Blanchard is balking because authorities never warned him there was a problem after auditing his claim, he said. He also continues to question the definitions for eligibility defined by the International Trade Commission, whose decisions govern how payouts are processed.

If federal authorities deny his appeal, Blanchard said he will likely close his business.

Grand Isle Mayor David Camardelle said such a decision would injure the barrier island community as a whole.

“This would have a devastating effect on our community,” Camardelle said in a Friday telephone interview.

“We get 18-wheelers come off here 24-hours a day when the brown shrimp are running, and Dean Blanchard Seafood is one of the two leading shrimp buyers. Dean Blanchard lost everything because of Hurricane Katrina and he tried different ways to come back and put his business together. He used this money to put himself back in business and to help fishermen get their vessels back.”

Camardelle is already in the process of contacting federal representatives like Sen. Mary Landrieu to see if anything can be done to help Blanchard.

Interviews with trade attorneys and shrimp industry representatives indicate that Blanchard’s fortune will rest on how the U.S. International Trade Commission’s definition of a shrimp processor, or, to be more precise, “an affected U.S. producer,” are defined by the Customs Service.

John Williams, president of Southern Shrimp Alliance and a Florida boat and shrimp dock owner, put in claims for his boats, but not for his dock operation.

The question of whether a dock or any other packing and selling business could qualify, Williams said, is whether they “substantially added value” to the shrimp. In his case, he said, fresh shrimp were moved from boats to the dock, and then on to outlets that purchased them, with no appreciable change to the shrimp. Therefore the dock operation, in his opinion, did not qualify because there was no appreciable change to the shrimp, and no substantial increase in its value.

Traditionally, businesses considered processors use peeling machines to remove the shell from the shrimp and freeze shrimp, according to many in the industry. The ITC, in its ruling defining affected domestic producers, made note that specialized equipment is used in processing.

Blanchard believes he qualifies for payouts because his shrimp is substantially changed.

Blanchard said his product is substantially changed because he has crews removing heads from shrimp after he buys them. According to shrimp industry sources, removing the head leaves about 67 percent of the shrimp intact. Some note, however, that the price paid for the heads off shrimp tends to be higher.
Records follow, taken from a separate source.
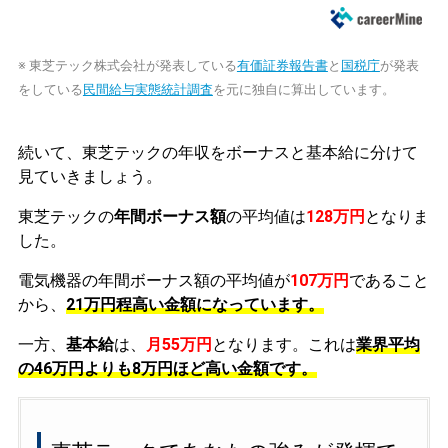
※ 東芝テック株式会社が発表している
有価証券報告書
と
国税庁
が発表
をしている
民間給与実態統計調査
を元に独自に算出しています。
続いて、東芝テックの年収をボーナスと基本給に分けて
見ていきましょう。
東芝テックの
年間ボーナス額
の平均値は
128万円
となりま
した。
電気機器の年間ボーナス額の平均値が
107万円
であること
から、
21万円程高い金額になっています。
一方、
基本給
は、
月55万円
となります。これは
業界平均
の
46万円よりも8万円ほど高い金額です。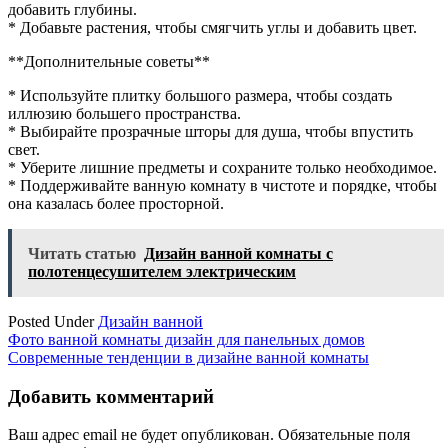
добавить глубины.
* Добавьте растения, чтобы смягчить углы и добавить цвет.
**Дополнительные советы**
* Используйте плитку большого размера, чтобы создать
иллюзию большего пространства.
* Выбирайте прозрачные шторы для душа, чтобы впустить
свет.
* Уберите лишние предметы и сохраните только необходимое.
* Поддерживайте ванную комнату в чистоте и порядке, чтобы
она казалась более просторной.
Читать статью
Дизайн ванной комнаты с
полотенцесушителем электрическим
Posted Under
Дизайн ванной
Навигация
Фото ванной комнаты дизайн для панельных домов
Современные тенденции в дизайне ванной комнаты
по
записям
Добавить комментарий
Ваш адрес email не будет опубликован.
Обязательные поля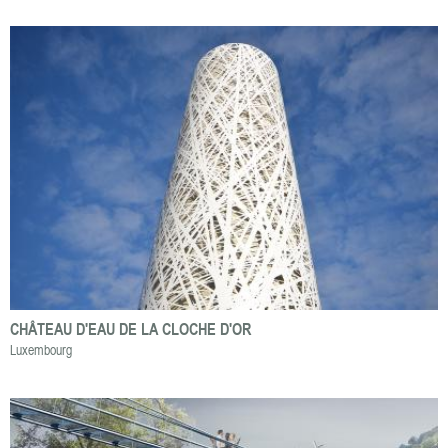
CHÂTEAU D'EAU DE LA CLOCHE D'OR
Luxembourg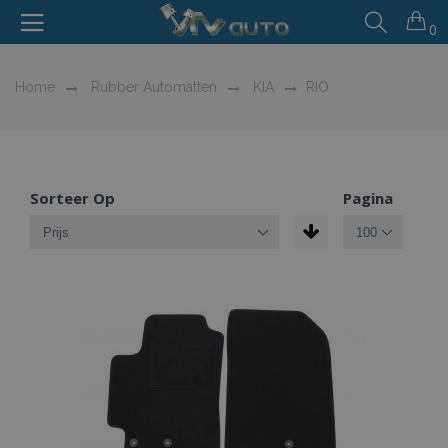
0
Home
Rubber Automatten
KIA
RIO
Sorteer Op
Pagina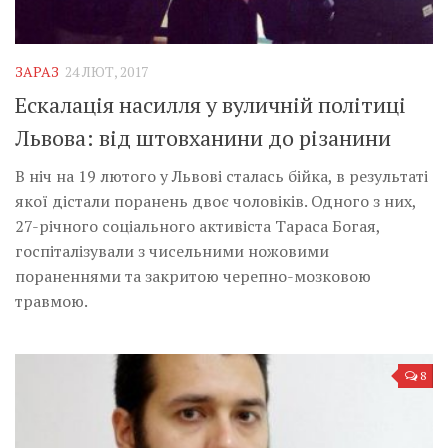
ЗАРАЗ
24 ЛЮТ, 2017
Ескалація насилля у вуличній політиці
Львова: від штовханини до різанини
В ніч на 19 лютого у Львові сталась бійка, в результаті
якої дістали поранень двоє чоловіків. Одного з них,
27-річного соціального активіста Тараса Богая,
госпіталізували з чисельними ножовими
пораненнями та закритою черепно-мозковою
травмою.
8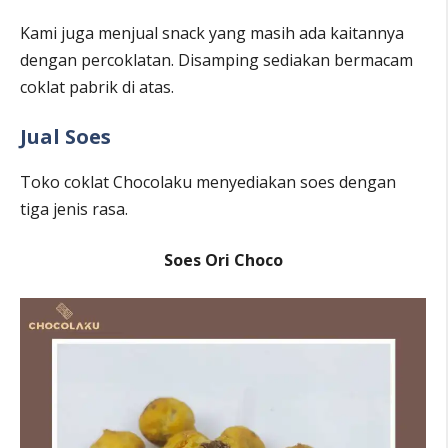
Kami juga menjual snack yang masih ada kaitannya
dengan percoklatan. Disamping sediakan bermacam
coklat pabrik di atas.
Jual Soes
Toko coklat Chocolaku menyediakan soes dengan
tiga jenis rasa.
Soes Ori Choco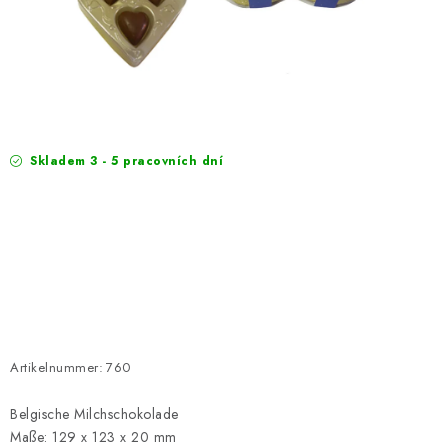
EXKURZE
Jak nakupovat
Geschäftsbedingungen
Reklamace
Bedingungen zum Schutz personenbezogener Daten
Skladem 3 - 5 pracovních dní
Artikelnummer:
760
Belgische Milchschokolade
Maße: 129 x 123 x 20 mm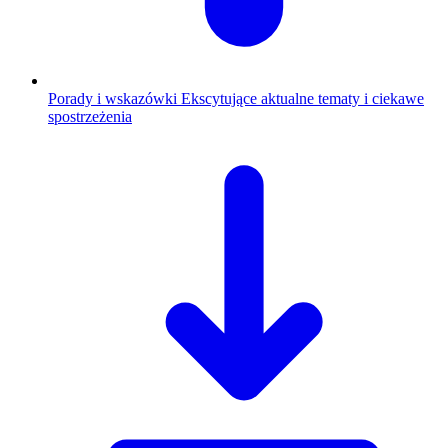
Porady i wskazówki
Ekscytujące aktualne tematy i ciekawe
spostrzeżenia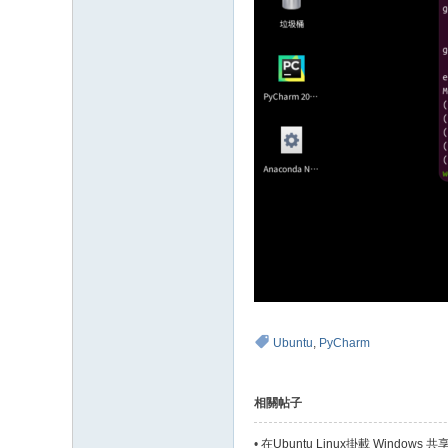
Ubuntu
,
PyCharm
相關帖子
•
在Ubuntu Linux掛載 Window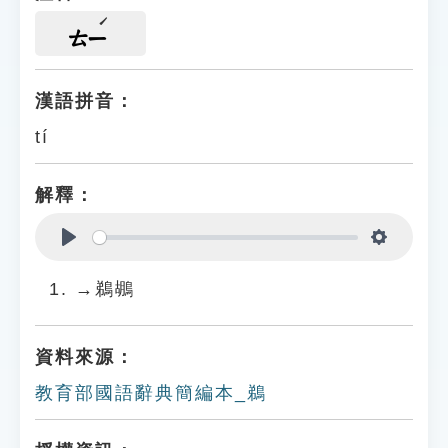
ㄊㄧ
漢語拼音：
tí
解釋：
Play
Settings
→鵜鶘
資料來源：
教育部國語辭典簡編本_鵜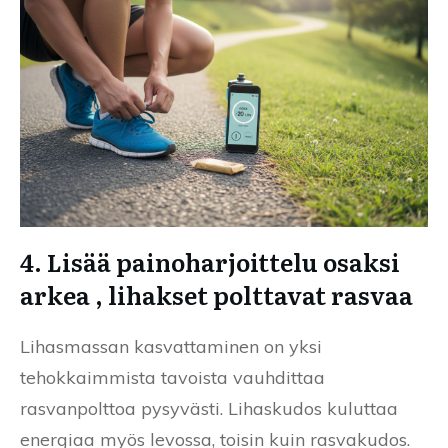
4. Lisää painoharjoittelu osaksi
arkea , lihakset polttavat rasvaa
Lihasmassan kasvattaminen on yksi
tehokkaimmista tavoista vauhdittaa
rasvanpolttoa pysyvästi. Lihaskudos kuluttaa
energiaa myös levossa, toisin kuin rasvakudos.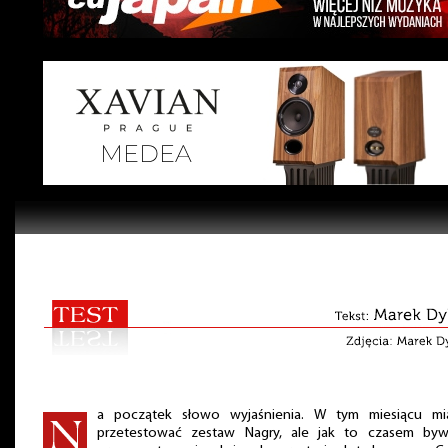
a początek słowo wyjaśnienia. W tym miesiącu mi
przetestować zestaw Nagry, ale jak to czasem byw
Blanchard said he uses specialized equipment, a machine that sucks the shrimp out of the holds of vessels he buys from. The sucker, he said, loosens up the heads to make them easier for removal. Outlets he does business with that want their shrimp head-on ask that he not use the sucking machine.

“How can they say that’s not specialized equipment,” he said.

In its findings on the shrimp trade cases, the ITC said, “processing activities such as grading, machine peeling and deveining, all constitute domestic production.”

Blanchard maintains as well that the requirement by the state of Louisiana that he have a shrimp packing plant license is further proof that he is a processor.

Blanchard’s machinery, his attorney wrote in the appeal letter, indeed has specialized purposes.

Blanchard’s claim to being a processor was rejected by the American Shrimp Processors Association because he doesn’t use a peeling machine. He said the volume of water he needs to operate such a machine is cost-prohibitive on Grande Isle.

Even so, Andrew Blanchard, the Processors Association president — no relation to Dean Blanchard — said that the definition of a processor overall can be a bit iffy.

“We assume as American shrimp processors that we know who is processing shrimp and who isn’t, we know that amongst ourselves,” said Andrew Blanchard, owner of the Triple T and Indian Ridge shrimp companies in Chauvin.

“We know you are processing if you’ve got a peeling machine. That was a particular definition in the scope of that lawsuit. The difference between a boat and a processor was clearly identified so far as I know.”